─── Given records ───
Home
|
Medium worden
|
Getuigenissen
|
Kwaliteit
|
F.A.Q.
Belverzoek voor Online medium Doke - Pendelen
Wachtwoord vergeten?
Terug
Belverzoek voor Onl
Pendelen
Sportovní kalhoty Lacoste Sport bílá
───
─── Given records ───
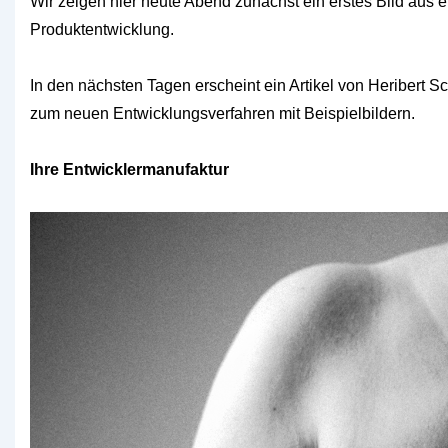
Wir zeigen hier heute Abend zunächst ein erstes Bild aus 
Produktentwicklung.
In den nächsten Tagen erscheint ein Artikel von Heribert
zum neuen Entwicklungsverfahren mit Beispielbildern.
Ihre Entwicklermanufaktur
───
■ What to work on:
Out of the data above, set down the lines from the one with "Belverzoek voor Online medium Doke - Pendelen" to the one with "Sportovní kalhoty Lacoste Sport bílá", both included, exactly as written and with no additions.

■ Exercise solution:
Belverzoek voor Online medium Doke - Pendelen
Wachtwoord vergeten?
Terug
Belverzoek voor Onl
Pendelen
Sportovní kalhoty Lacoste Sport bílá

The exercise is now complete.